In the above-mentioned example, the fundamental image may be regarded as being encoded and decoded as the background image or the background information. Moreover, the fundamental image may be regarded as being applied to the background image. Alternatively, the background image may be regarded as being neither encoded nor decoded.

Moreover, in the above-mentioned examples, geometric information indicating the geometric attributes is used, but attribution information corresponding to each frame is not limited to this geometric information indicating the geometric attributes.
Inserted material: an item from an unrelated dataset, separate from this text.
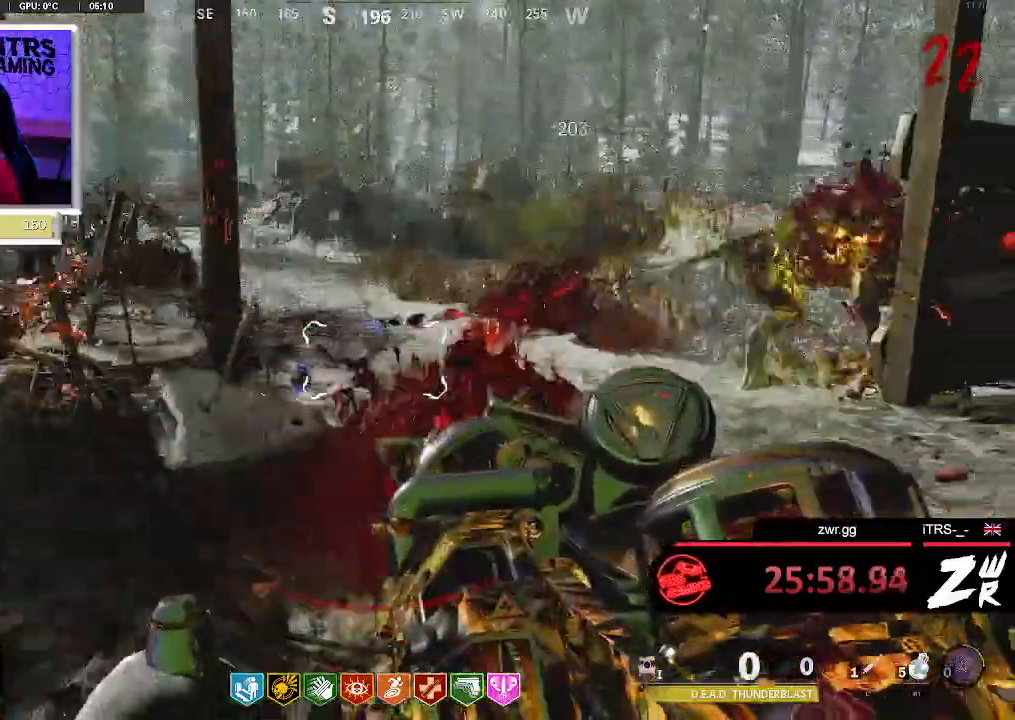
{"dt_ms": 500, "buttons": ["L2"], "left_stick": "right", "right_stick": "center", "button_events": []}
Dynamic information indicating dynamic attributes in a form different from the geometric attributes may be used instead of the geometric information.

FIG. 20 is a block diagram illustrating a configuration example for encoder 100 according to the embodiment to encode a video. For example, encoder 100 may include the components illustrated in FIG. 20 as components for encoding an image in a video on a per block basis according to VVC. In addition to the above-mentioned components, encoder 100 may include the components illustrated in FIG. 20. At least part of the above-mentioned components may be integrated into the components illustrated in FIG. 20.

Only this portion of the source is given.